Proton transfer reactions in nanoscopic polar domains: 3-hydroxyflavone in AOT reverse micelles.

A dramatic reduction in the excited-state intramolecular proton transfer (ESIPT) rate is observed for 3-hydroxyflavone (3-HF) within the nanoscopic polar domains of Aerosol-OT (AOT)/n-heptane reverse micelle solutions. It is attributed to the formation of intermolecularly hydrogen-bonded 3-HF:AOT complexes, which cause a significant disruption of intramolecular hydrogen bonding within the complex-bound 3-HF molecules, thereby limiting the overall rate of the ESIPT process.
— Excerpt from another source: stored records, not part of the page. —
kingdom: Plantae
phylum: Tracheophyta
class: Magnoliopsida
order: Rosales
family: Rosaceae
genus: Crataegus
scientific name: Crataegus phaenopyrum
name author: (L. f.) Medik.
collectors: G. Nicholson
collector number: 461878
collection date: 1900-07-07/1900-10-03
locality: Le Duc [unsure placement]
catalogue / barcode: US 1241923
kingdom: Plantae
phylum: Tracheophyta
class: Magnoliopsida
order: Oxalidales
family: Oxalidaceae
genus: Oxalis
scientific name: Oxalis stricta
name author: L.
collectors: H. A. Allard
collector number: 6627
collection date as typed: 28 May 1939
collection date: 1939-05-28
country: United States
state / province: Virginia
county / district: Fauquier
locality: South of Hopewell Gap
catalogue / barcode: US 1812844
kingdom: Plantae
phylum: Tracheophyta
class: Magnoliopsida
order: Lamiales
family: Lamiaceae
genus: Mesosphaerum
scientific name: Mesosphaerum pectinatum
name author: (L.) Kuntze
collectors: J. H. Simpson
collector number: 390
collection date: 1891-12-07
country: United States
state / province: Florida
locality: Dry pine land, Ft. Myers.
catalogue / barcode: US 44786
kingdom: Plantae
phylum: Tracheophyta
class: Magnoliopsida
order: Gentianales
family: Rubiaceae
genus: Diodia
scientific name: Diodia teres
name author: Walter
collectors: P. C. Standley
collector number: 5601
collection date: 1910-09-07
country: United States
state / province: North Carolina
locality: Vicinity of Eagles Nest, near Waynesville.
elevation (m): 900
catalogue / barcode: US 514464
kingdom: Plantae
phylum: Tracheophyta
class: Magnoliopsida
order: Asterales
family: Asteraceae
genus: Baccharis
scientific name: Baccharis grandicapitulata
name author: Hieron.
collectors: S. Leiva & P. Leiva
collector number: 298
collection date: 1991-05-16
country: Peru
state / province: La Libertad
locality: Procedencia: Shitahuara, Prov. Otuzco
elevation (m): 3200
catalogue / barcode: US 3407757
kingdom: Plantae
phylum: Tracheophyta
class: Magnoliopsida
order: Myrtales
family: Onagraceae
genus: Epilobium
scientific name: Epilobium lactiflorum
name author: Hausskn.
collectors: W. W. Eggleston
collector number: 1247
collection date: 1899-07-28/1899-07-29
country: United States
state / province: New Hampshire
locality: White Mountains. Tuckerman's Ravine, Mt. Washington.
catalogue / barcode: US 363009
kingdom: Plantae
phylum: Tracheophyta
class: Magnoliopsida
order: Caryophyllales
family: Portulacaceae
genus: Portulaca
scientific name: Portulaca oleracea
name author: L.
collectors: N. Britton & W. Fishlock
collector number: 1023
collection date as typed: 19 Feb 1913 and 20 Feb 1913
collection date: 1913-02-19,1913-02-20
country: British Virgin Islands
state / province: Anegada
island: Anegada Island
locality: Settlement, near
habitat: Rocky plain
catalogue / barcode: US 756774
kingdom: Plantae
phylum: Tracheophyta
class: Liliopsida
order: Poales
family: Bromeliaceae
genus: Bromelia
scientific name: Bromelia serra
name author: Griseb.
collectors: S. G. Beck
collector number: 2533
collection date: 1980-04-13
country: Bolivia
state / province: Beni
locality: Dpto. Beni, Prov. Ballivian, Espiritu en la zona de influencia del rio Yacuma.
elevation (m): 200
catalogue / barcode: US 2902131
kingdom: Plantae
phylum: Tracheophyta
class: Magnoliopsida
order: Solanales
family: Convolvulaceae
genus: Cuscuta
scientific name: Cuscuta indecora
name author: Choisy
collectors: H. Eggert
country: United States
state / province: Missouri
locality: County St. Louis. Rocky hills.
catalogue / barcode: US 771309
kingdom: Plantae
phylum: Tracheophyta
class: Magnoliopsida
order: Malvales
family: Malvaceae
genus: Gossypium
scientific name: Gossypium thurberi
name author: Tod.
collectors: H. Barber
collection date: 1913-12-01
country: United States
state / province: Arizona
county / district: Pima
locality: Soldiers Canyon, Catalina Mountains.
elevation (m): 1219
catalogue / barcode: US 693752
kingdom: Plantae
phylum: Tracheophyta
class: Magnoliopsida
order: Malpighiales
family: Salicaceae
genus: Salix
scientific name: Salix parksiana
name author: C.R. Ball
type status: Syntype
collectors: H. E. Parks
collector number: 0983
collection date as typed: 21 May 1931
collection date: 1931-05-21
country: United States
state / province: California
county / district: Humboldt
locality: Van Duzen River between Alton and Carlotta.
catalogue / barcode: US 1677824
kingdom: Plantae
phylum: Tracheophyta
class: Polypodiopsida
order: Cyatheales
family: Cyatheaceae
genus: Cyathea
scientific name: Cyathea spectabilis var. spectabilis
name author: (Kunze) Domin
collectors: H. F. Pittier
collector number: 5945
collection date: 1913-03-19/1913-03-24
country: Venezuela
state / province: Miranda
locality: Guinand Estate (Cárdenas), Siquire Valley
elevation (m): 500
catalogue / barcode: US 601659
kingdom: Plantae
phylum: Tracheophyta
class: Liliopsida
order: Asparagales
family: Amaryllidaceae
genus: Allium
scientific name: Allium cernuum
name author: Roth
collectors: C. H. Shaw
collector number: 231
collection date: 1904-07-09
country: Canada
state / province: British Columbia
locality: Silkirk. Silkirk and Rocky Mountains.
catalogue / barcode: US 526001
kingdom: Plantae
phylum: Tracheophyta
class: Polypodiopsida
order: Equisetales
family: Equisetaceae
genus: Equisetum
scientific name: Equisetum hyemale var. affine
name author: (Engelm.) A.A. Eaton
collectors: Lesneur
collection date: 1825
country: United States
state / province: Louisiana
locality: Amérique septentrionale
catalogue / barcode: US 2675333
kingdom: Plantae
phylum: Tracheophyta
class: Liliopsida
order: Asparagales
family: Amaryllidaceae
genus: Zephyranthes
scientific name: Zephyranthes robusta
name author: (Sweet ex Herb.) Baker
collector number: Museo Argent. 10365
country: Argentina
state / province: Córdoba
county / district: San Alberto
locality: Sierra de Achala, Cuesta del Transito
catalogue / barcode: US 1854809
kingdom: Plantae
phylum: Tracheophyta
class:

Introduction of strong hydrogen-bonding polar solvents like water or methanol into the reverse micelles causes extensive solvation of the AOT head groups, leading to the collapse of the 3-HF:AOT complex and eventual release of intramolecularly hydrogen-bonded 3-HF molecules which are then able to undergo ultrafast ESIPT. With increasing W-value (W=[polar solvent]:[AOT]), a larger number of 3-HF:AOT complexes are decimated, thus accelerating the overall ESIPT process. In contrast, in presence of solvents like acetonitrile, whose hydrogen-bonding power is inherently weak, the AOT head groups are poorly solvated, so that the 3-HF:AOT complexes are hardly affected at any W-value. Consequently the ESIPT dynamics of 3-HF in acetonitrile-containing AOT reverse micelles is nearly independent of the W-value, and always slower compared to that in water- or methanol-containing AOT reverse micelles. The results highlight the importance of hydrogen-bonding property of the polar solvent on the ESIPT of 3-HF within a nanoscopic domain.